General Discussion
In reply to the discussion: no financial incentive to develop ebola vaccine...the fact that people are dying isn't enough [View all]Yo_Mama
(8,303 posts)There have been pre-attempts, but the reality is that no vaccine could be tested, because there were so few human cases. So the research was just taken to a certain level and then kind of held.

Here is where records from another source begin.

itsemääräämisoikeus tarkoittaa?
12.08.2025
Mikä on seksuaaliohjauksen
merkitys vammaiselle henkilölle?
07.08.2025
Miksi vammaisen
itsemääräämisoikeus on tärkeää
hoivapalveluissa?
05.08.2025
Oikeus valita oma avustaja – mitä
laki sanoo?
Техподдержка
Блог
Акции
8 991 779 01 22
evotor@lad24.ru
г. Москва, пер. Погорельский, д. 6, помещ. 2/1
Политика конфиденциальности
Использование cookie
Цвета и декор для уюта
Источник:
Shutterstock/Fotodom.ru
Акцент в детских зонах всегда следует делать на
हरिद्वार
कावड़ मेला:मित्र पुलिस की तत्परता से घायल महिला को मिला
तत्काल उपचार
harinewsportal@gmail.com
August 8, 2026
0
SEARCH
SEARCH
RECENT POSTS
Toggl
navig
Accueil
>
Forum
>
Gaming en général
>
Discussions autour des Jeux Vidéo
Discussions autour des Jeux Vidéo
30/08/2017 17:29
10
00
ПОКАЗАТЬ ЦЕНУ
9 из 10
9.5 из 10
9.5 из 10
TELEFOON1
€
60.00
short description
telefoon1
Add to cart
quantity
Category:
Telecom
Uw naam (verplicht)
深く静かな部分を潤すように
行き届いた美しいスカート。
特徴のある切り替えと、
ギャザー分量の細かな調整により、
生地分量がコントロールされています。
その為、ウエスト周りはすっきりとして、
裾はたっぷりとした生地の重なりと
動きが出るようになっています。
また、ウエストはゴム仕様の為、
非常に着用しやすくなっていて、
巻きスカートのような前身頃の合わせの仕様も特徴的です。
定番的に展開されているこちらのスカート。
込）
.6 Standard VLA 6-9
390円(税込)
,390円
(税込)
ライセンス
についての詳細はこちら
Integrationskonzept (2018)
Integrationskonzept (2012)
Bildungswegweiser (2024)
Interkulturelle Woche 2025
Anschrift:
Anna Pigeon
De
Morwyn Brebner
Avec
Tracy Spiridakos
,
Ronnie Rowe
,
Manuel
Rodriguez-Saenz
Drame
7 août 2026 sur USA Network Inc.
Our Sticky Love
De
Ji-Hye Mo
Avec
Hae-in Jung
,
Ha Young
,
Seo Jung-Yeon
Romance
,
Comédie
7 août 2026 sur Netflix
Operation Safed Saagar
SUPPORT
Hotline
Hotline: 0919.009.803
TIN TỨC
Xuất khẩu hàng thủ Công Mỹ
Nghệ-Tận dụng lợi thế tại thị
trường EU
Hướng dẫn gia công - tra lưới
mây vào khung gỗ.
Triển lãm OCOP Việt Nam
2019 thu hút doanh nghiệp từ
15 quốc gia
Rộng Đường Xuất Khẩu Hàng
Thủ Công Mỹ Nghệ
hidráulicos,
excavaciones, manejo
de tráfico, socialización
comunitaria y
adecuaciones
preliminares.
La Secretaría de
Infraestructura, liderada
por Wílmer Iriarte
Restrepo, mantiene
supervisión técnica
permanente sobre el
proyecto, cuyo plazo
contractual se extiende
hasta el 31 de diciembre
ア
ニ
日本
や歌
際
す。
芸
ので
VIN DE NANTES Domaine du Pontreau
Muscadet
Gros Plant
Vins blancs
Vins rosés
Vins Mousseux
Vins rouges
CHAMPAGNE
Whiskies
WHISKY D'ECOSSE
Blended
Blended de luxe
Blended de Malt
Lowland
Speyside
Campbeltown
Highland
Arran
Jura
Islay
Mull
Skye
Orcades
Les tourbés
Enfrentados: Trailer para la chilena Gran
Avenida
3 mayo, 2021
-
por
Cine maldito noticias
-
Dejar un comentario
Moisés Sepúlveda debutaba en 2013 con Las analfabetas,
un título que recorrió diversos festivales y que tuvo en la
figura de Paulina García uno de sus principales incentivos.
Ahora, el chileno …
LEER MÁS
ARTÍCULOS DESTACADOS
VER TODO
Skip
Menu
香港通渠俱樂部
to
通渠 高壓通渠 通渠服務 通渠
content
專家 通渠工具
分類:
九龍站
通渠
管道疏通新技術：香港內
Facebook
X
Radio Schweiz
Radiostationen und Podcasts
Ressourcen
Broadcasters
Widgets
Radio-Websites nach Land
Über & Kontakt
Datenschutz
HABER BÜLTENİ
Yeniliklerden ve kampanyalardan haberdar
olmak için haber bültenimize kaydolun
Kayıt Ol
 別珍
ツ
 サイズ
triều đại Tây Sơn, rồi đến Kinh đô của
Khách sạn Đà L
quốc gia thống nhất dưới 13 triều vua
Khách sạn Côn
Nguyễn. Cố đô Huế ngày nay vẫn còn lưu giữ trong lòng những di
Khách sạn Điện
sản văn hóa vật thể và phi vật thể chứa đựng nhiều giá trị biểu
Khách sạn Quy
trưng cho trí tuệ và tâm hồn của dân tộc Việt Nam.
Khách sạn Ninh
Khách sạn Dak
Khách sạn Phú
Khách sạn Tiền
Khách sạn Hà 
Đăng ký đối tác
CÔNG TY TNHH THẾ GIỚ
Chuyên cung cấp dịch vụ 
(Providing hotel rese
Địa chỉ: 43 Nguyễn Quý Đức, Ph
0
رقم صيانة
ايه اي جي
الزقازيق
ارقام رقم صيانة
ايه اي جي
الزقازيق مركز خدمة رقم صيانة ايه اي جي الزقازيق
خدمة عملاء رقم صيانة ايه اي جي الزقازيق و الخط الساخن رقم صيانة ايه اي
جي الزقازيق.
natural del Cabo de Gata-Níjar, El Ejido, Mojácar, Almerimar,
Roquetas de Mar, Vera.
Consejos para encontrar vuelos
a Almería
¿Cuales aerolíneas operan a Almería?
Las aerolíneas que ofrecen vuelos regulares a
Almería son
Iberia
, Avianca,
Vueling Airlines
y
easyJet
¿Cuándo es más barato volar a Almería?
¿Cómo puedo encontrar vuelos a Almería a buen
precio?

You really can only prepare and test vaccines for illnesses that have a certain residual level of human infections. When "large" outbreaks occur years and perhaps a decade apart, and consist of under 500 cases, there's no way to even test a vaccine. When they occur sporadically, from different viruses, and in different geographic settings, there's no way to predict an outbreak to test efficacy. Any attempt to do so would be unethical.
How could any regulatory agency approve a vaccine without proof that it works? What would be the point? Vaccines have to be given to a large group of people to work, and all vaccines carry some risk of adverse effects to their recipients. You are not going to inoculate millions of people for a disease that might kill 200 people in five years, because you'd create more harm to humans than possible benefit. Instead public health measures against Ebola have concentrated on an effective early response to outbreaks.
Obviously now that has changed. There are already experimental vaccines. From WHO:
http://www.who.int/mediacentre/news/ebola/01-october-2014/en/
They'll probably be first tested on HCW, who can knowledgeably assent and are at high risk if working in the affected areas.
Until you had something like we have now, you could never have a commercial vaccine.